The decision to immediately discontinue the liquefaction project came after power generator Exelon tried, and failed, to find a "suitable offer" to sell its majority stake in the project, Exelon spokesman Mark Rodgers later told S&P Global Platts. Abandoning the LNG project, while not its first choice, "better financially positions Exelon's generation business going forward," he said.
Beyond Exelon, equity partners in Annova LNG included midstream operator Enbridge, engineering firm Black & Veatch and construction contractor Kiewit.
While global price swings, shipping constraints and supply outages at existing terminals during a volatile 2020 have prompted a higher level of commercial engagement for some US developers so far this year, others, especially greenfield projects that are to be built from the ground up, have continued to struggle to secure sufficient long-term contracts to sanction the multi-billion dollar facilities.
Annova had yet to announce any firm long-term contracts tied to supply from its terminal during more than six years of development, and it had not yet reached a final investment decision. Project CEO Omar Khayum recently left to take a vice president job at Canada's TC Energy.
Two other Brownsville liquefaction projects, NextDecade's up to 27 million mt/year Rio Grande LNG and Glenfarne Group's Texas LNG, which is expected to include 2 million mt/year of capacity in its first phase, have not yet been sanctioned. Only NextDecade has announced any firm long-term contracts, a single deal for 2 million mt/year with Shell.
Despite the decision by Annova LNG, Texas LNG remains on track for a final investment decision later this year or early in 2022, Chief Operating Officer Langtry Meyer said in an e-mail responding to questions.

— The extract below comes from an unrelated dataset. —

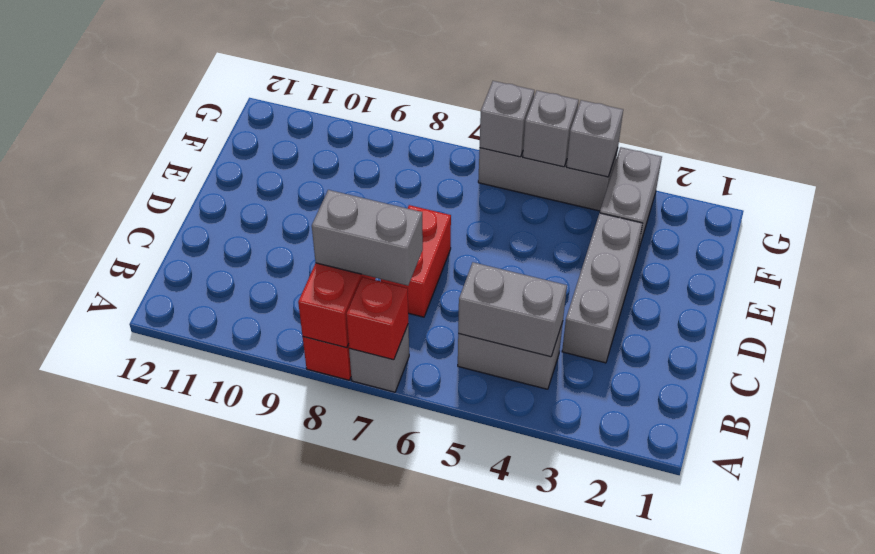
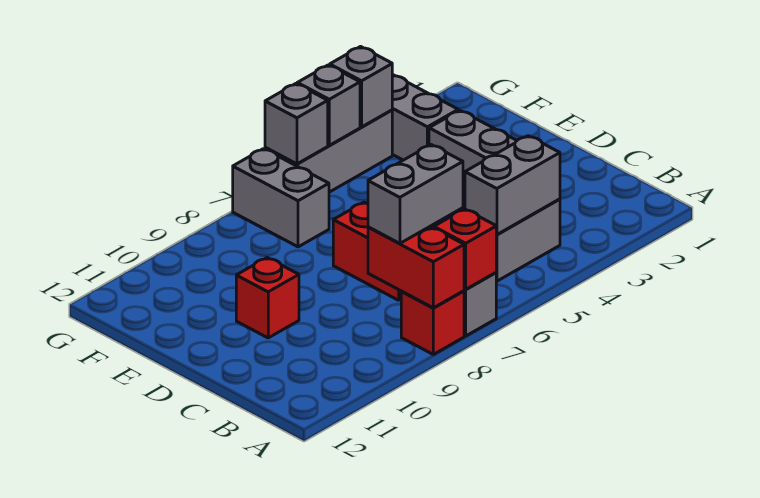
none -> red brick D10 level 1
none -> grey brick F7:G7 level 1

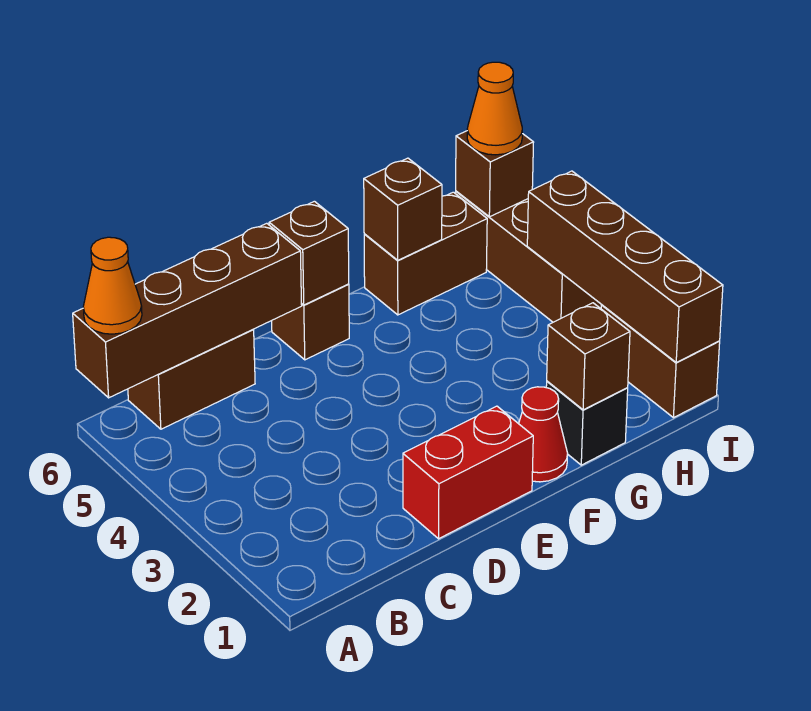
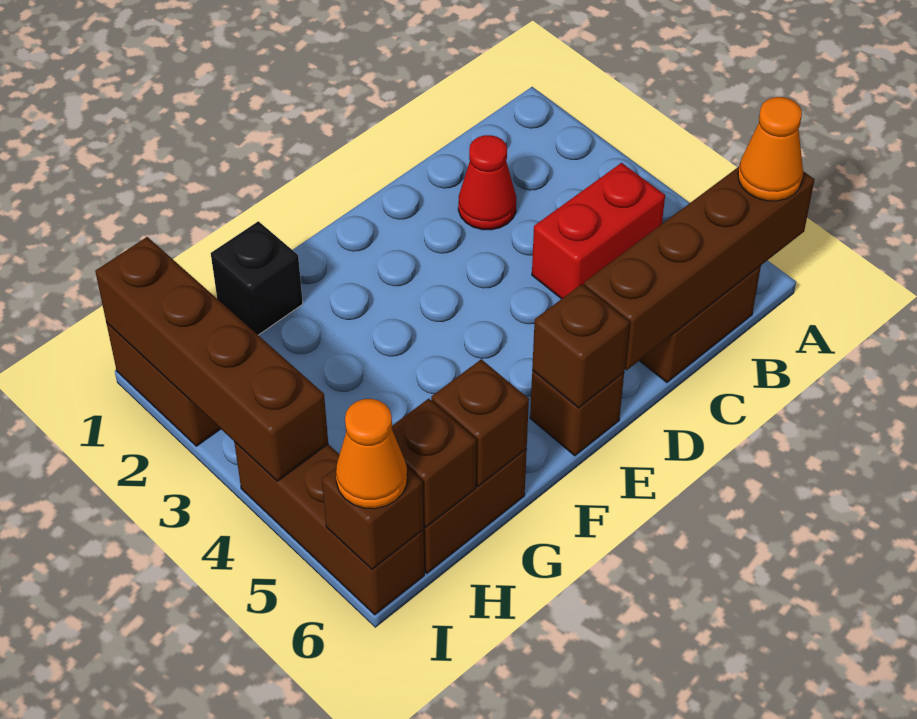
red brick D1:E1 level 1 -> red brick B4:C4 level 1
red cone F1 level 1 -> red cone C2 level 1
brown brick G1 level 2 -> brown brick H6 level 2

NextDecade said March 18 that it was continuing work to as finalize commercial agreements needed to be able to sanction at least two trains at Rio Grande LNG later this year.

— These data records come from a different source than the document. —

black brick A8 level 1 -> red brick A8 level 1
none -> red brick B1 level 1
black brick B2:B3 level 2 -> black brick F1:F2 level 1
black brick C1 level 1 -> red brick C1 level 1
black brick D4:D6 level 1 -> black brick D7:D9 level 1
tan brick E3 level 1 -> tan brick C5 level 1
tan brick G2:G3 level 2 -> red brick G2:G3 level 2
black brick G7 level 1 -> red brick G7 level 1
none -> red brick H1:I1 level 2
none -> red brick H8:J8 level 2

As for other greenfield developers, Pembina's proposed Jordan Cove LNG facility in Oregon has not announced any firm offtake agreements tied to its supply. On Feb. 25, Pembina said it could no longer predict when it would able to build the terminal. It said it was evaluating a path forward.
Tellurian hasn't provided an update in months on a target for a final investment decision on its proposed Driftwood LNG project in Louisiana. It said March 15 that it was working to clear debt off its balance sheet.

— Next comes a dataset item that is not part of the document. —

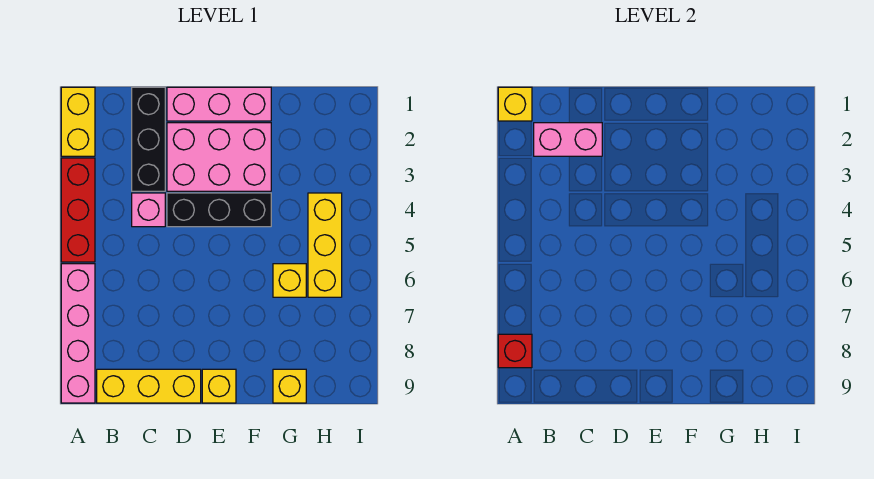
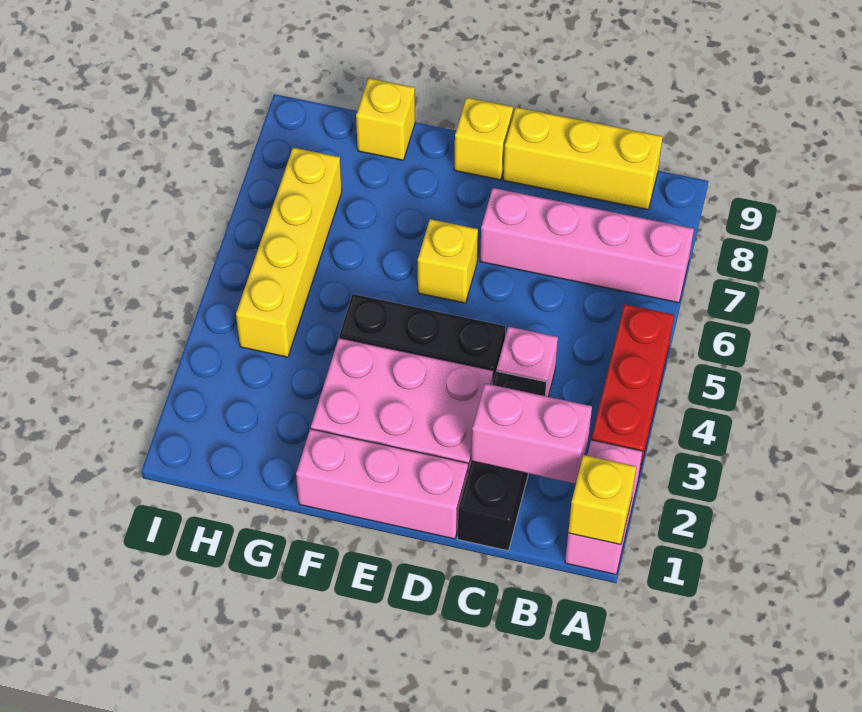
yellow brick A1:A2 level 1 -> pink brick A1:A2 level 1
pink brick A6:A9 level 1 -> pink brick A7:D7 level 1
red brick A8 level 2 -> none
yellow brick G6 level 1 -> yellow brick E6 level 1
yellow brick H4:H6 level 1 -> yellow brick H4:H7 level 1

In a December 2017 interview with Platts, then-CEO Meg Gentle said that if the developer got into 2019 and didn't have commercial momentum toward FID, it might consider other options, including a potential sale of the project. Some two years later, Tellurian's only firm commitment in Driftwood is a $500 million investment from France's Total. Absent an FID by June, Total can walk away from the commitment.
Gentle left Tellurian in November 2020.